Monitoring desk
ISLAMABAD/KARACHI: Pakistan Suzuki Motor Company has stopped booking fresh orders for its motorcycles due to import-based supply chain constraints and uncertain production prospects.
In a letter to its motorcycle dealers on Thursday, the automaker of Pakistan wrote that under the current economic situation, import-based supply chain constraints, and undetermined production possibilities, “we are unable to serve new customers.”
Suzuki company notice
“We have stopped new bookings for our bikes products from 20 January for the time being,” said the company notice. Bookings could resume when the circumstances become favourable to serve new customers.
The move didn’t surprise analysts, who questioned accepting fresh orders when many industries had been closed down and no raw material was being imported.
Wasil Zaman auto analyst, said that “I would not be surprised if car bookings are also halted; industries are closed with restrictions on the import of goods, so what is a point of taking fresh orders,”.
Pakistan Chairman of the Association of Motorcycle Assemblers, Sabir Shaikh, pointed out that “the problem is arising due to the rupee’s depreciation and curbs on opening Letters of Credit (LCs),”.
“Unavailability of completely knocked down parts and the fluctuating exchange rate are preventing enterprises from determining the price of their goods.”

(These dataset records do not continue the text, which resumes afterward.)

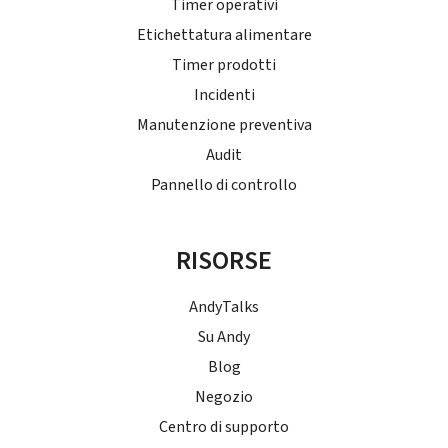
Timer operativi
Etichettatura alimentare
Timer prodotti
Incidenti
Manutenzione preventiva
Audit
Pannello di controllo
RISORSE
AndyTalks
Su Andy
Blog
Negozio
Centro di supporto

Referring to the State Bank of Pakistan’s assurances that US dollars could be available in the coming weeks, he hoped that once the LC problem was resolved, businesses could be able to restart manufacturing and sales.
“Foreign currency reserves have only increased by 258 million dollars after reducing 3.6 billion dollars in the previous eight weeks,” noted Tahir Abbas, Head of Research at Arif Habib Limited.
He said that Pakistan’s total forex reserves are now 10.4 billion dollars, higher by 256 million dollars. Of these, State Bank of Pakistan reserves stands at 4.6 billion dollars, up by 258 million dollars and commercial bank reserves are 5.8 billion dollars, down by 2 million dollars. Those reserves are enough for only a few weeks of imports.
Although businesses were not able to secure completely knocked down and meet production costs, the situation might be clear in the next two weeks, stated Sabir Shaikh.
Production by the Chinese bike assemblers, who dominate the market, has already decreased by 50 percent to percent, while some firms have shut down completely.